The massive spike in demand for AI tokens is a direct result of the shift from users performing simple, assisted tasks to deploying autonomous agents. A single individual can now consume billions of tokens via agents running on their behalf, overwhelming the current supply of compute.
Beyond simple security concerns, the US government is poised to use its control over frontier AI model deployment to pursue broader strategic interests. Access could be withheld from allies to gain leverage in unrelated negotiations, such as trade deals, turning AI into a tool of foreign policy.
Frontier AI labs are restricting API access not just for security, but to prevent competitors from using 'distillation' to create cheap copies of their models. This practice makes it impossible to recoup massive R&D investments, forcing a move towards more restrictive, geopolitically motivated access.

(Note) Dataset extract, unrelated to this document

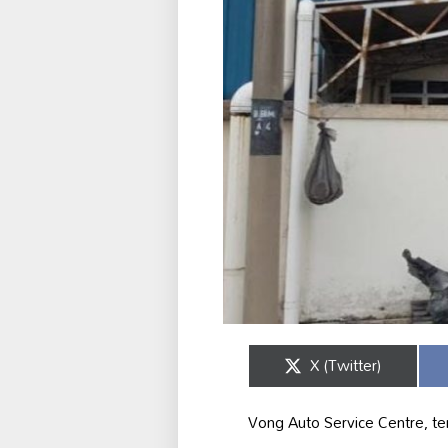
Share
X (Twitter)
on
Vong Auto Service Centre, te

Politicians aiming for equitable AI distribution by proposing moratoriums on data center construction would ironically increase inequality. This policy would create more compute scarcity, drive up costs, and ration access, ensuring only wealthy individuals and large corporations could afford frontier AI.

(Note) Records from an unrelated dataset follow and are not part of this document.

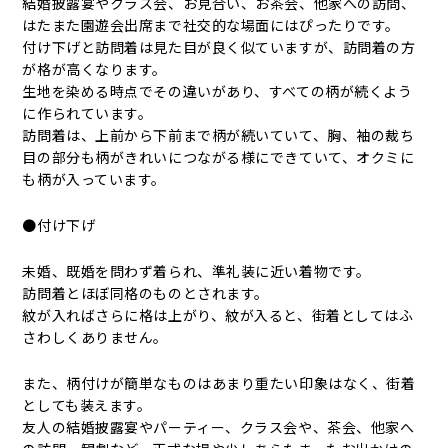
結婚披露宴やクラス会、お見合い、お茶会、他家への訪問、
はたまた園遊会出席まで社交的な場面にはぴったりです。
付け下げと訪問着は見た目が良く似ていますが、訪問着の方
が格が高くなります。
生地を染める時点でその違いがあり、すべての柄が続くよう
に作られています。
訪問着は、上前から下前まで柄が続いていて、胸、袖の裁ち
目の部分も柄がきれいにつながる様にできていて、オクミに
も柄が入っています。
●付け下げ
未婚、既婚を問わず着られ、準礼装に近い着物です。
訪問着とほぼ同格のものとされます。
紋が入ればさらに格は上がり、紋が入ると、街着としてはふ
さわしくありません。
また、柄付けが簡単なものはあまり重たい印象はなく、街着
としても装えます。
友人の結婚披露宴やパーティー、クラス会や、茶会、他家へ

The tech industry wrongly compares AI to software, which has near-zero marginal costs for new users. In reality, providing access to frontier AI models is a zero-sum game during compute crunches because of immense computational requirements. Servicing another user is expensive, leading to rationed access.
To avoid being cut off from frontier AI, non-US countries can offer US hyperscalers incentives like subsidized energy for building data centers locally. In return, they can demand contractual guarantees for frontier model access, creating leverage against future US government-imposed restrictions.